What to produce: Leave out the images; return the rest of the data exactly.

═══ Data section ═══

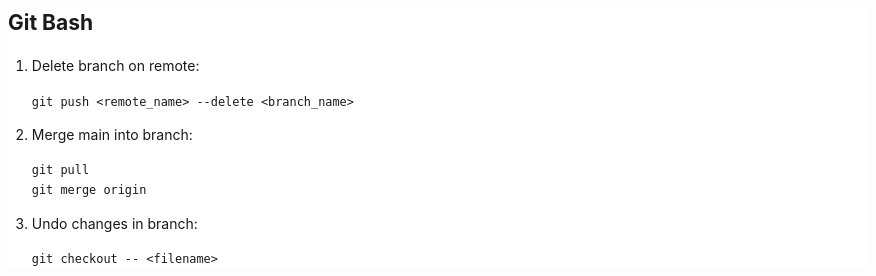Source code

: ## Git Bash
1. Delete branch on remote:
    ```
    git push <remote_name> --delete <branch_name>
    ```
1. Merge main into branch:
    ```
    git pull
    git merge origin
    ```

1. Undo changes in branch:
    ```
    git checkout -- <filename>
    ```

═══

Output for this task:
Source code

: ## Git Bash
1. Delete branch on remote:
    ```
    git push <remote_name> --delete <branch_name>
    ```
1. Merge main into branch:
    ```
    git pull
    git merge origin
    ```

1. Undo changes in branch:
    ```
    git checkout -- <filename>
    ```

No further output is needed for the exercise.